### PROVIDED MATERIAL ###

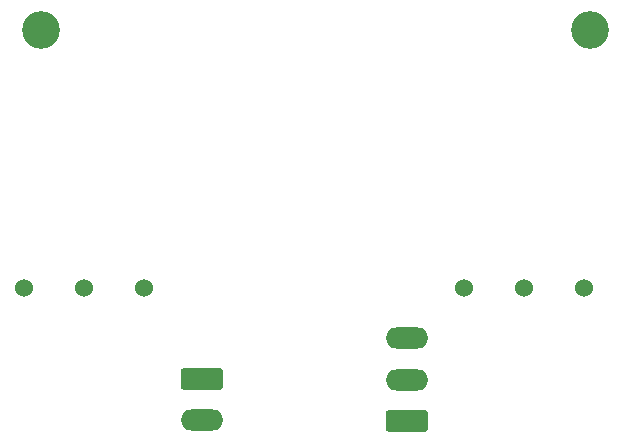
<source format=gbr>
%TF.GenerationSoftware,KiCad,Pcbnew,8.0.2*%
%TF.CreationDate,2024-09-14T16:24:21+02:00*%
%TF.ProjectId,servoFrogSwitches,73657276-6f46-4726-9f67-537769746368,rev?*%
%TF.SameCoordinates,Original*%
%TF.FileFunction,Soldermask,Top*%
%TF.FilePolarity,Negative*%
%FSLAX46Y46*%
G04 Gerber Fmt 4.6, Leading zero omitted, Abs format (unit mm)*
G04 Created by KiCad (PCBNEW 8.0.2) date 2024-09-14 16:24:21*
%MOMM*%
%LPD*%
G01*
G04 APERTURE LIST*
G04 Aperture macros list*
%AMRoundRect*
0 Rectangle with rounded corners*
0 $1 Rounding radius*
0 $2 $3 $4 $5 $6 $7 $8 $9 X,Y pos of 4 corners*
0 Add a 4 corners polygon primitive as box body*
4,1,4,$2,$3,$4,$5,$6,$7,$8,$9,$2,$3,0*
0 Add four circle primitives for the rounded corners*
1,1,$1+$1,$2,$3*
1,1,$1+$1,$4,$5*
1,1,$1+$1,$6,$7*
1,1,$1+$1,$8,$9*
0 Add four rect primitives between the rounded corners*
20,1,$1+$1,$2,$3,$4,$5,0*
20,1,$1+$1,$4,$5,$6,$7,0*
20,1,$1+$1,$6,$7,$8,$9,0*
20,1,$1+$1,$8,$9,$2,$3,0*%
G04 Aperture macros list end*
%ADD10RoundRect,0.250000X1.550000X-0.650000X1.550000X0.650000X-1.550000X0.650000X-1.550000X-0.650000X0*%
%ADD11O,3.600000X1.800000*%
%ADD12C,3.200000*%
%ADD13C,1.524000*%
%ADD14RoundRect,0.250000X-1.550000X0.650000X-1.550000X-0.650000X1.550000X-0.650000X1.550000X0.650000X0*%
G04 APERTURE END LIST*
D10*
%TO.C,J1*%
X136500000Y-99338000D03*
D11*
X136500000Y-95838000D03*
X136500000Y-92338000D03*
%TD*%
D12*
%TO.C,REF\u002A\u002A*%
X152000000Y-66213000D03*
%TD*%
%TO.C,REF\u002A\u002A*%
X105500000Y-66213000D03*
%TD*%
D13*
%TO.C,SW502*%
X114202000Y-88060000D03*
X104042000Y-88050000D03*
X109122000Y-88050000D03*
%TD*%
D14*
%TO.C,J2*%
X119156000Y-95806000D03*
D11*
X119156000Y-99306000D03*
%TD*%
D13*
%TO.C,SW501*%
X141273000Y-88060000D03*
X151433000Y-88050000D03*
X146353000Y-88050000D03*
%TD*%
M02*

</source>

###

- **DESCRIPTION OF THE TASK**
Some of the data mentions "format". Copy every line where it does.

- **ANSWER SECTION**
<source format=gbr>
G04 Gerber Fmt 4.6, Leading zero omitted, Abs format (unit mm)*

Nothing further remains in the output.